Friday, October 31, 2014

Luke's Conception of Prophets Considered in the Context of Second Temple Literature

Despite my supervisor's encouragement, I never submitted the Ph.D. thesis that I defended 10 years ago this month for publication as a monograph. While the topic of prophecy in early Christianity and early Judaism remains an ongoing research interest, and the dissertation has provided a starting point for several other journal articles,  essays, and conference presentations (click here for details), any book that eventually materializes will be very different from the dissertation I originally defended--not so much because I disagree with what I argued there, but because I have moved on in my thinking, and because a book should be more focused than the very broad scope of the original thesis. Since the thesis is freely available online, I thought I would link to it here for anyone with an interest in the topic: 
Miller, David M. “Luke’s Conception of Prophets Considered in the Context of Second Temple Literature.” Ph.D., Hamilton, ON: McMaster University, 2004.

Here is the abstract:
The fresh assessment of Luke's conception of prophets undertaken in this thesis is doubly warranted, both by recent scholarly debate about Second Temple Jewish beliefs concerning prophets and by ongoing discussion about Luke's terminology for prophets. The results of the thesis shed light not only on the role of prophets in Luke-Acts, but also on the author's familiarity with beliefs about prophets held by (other) Second Temple Jewish writers.

The results also challenge contemporary scholarship regarding Luke's Christology and his conception of salvation history. Luke does not distinguish prophets according to the period of salvation history to which they belong, nor does he suggest that prophecy had ceased. Instead, the prophets in Luke's infancy narrative join with the biblical prophets as they anticipate the time of fulfillment initiated by Jesus' birth. Luke was aware of expectations concerning the return of Elijah, but there is little evidence in Luke-Acts or in Second Temple literature for a belief in the "prophet like Moses" understood as an independent eschatological figure.
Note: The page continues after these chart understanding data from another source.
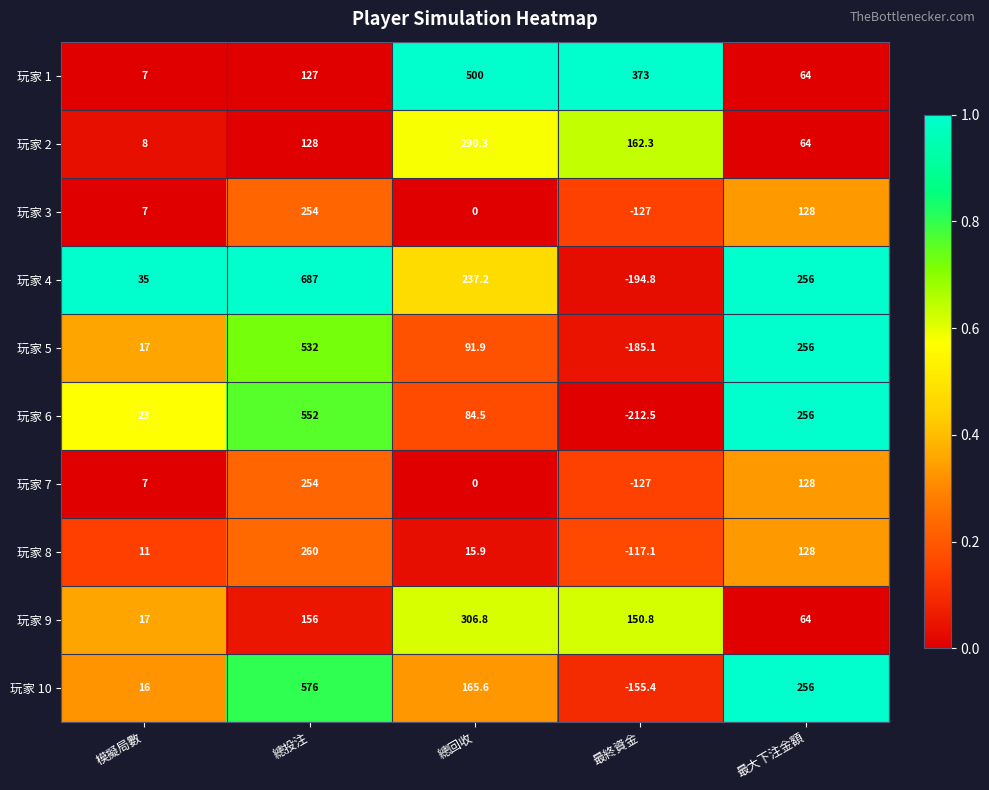

What is the minimum value for 玩家 3?

-127.0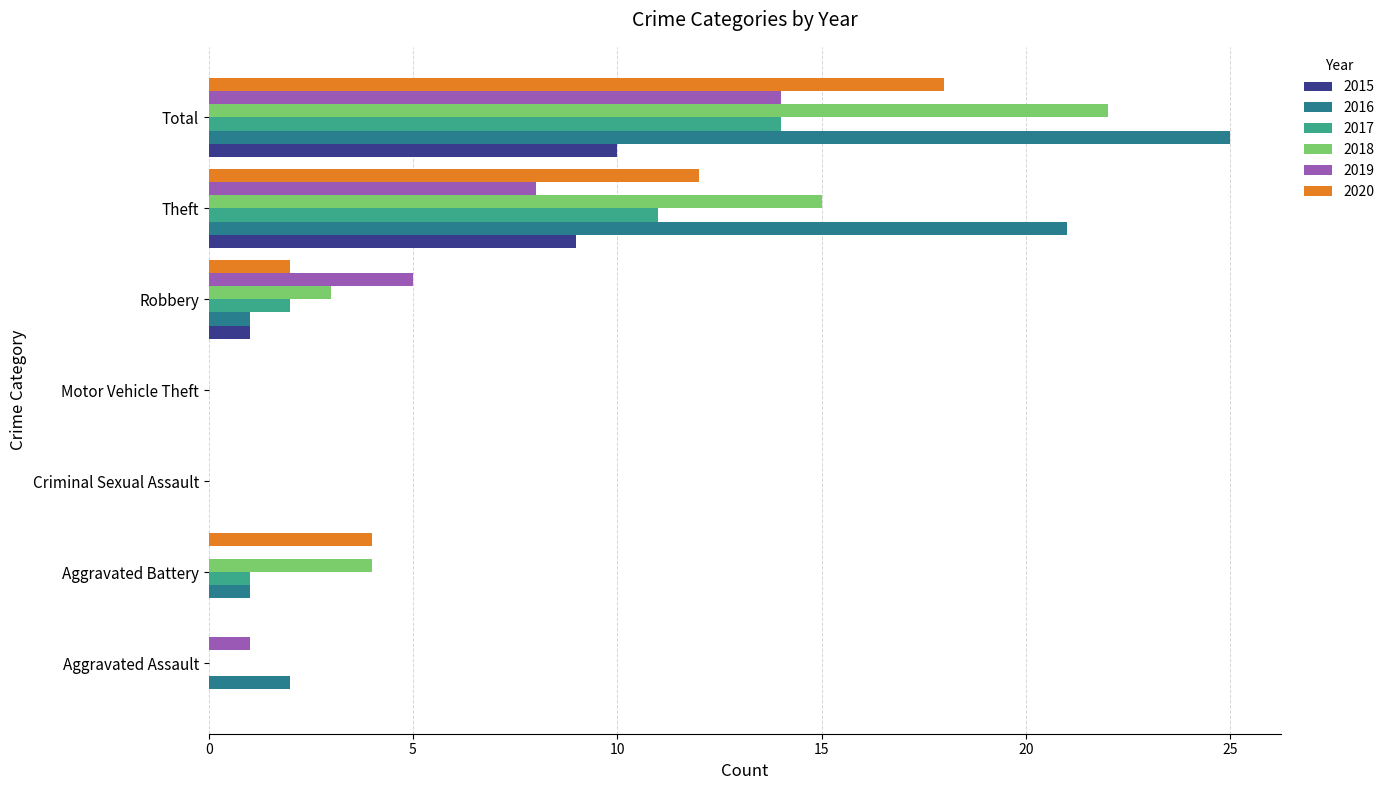

Which series has the widest spread of values?

2016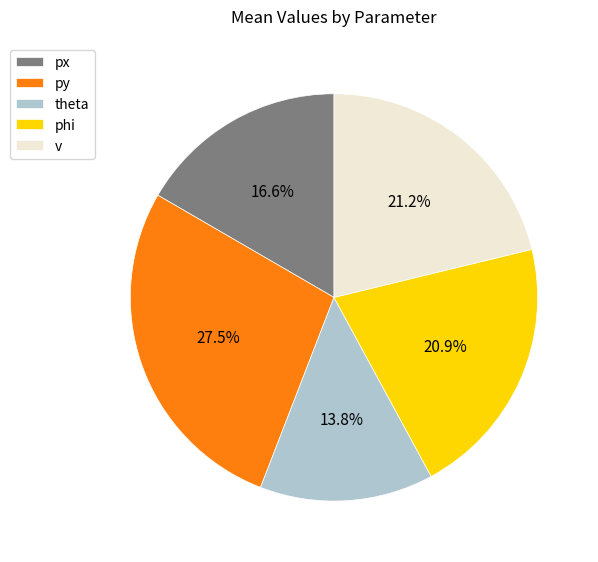

What is the total percentage of px and v?

37.8%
Luke limits Jesus' prophetic role to his earthly life, subsuming it under the all-encompassing category of royal Messiah.

Luke attributes a fairly consistent but not unique range of characteristics to prophets. Though non-prophets sometimes "prophesy," the title "prophet" is reserved for individuals who served as prophets over an extended period of time. While the events of Pentecost led to an increase in prophetic activity among Jesus' followers, Luke does not portray all believers as prophets. That Luke does not identify members of the Twelve or the Seven as "prophets" points to a shift in focus: In Luke, Jesus is portrayed against the background of Scripture and first century Jewish life as one who functioned as a prophet and as the Messiah. In Acts, as exalted Messiah and Lord, Jesus becomes the primary background against which Luke's story of the church is told.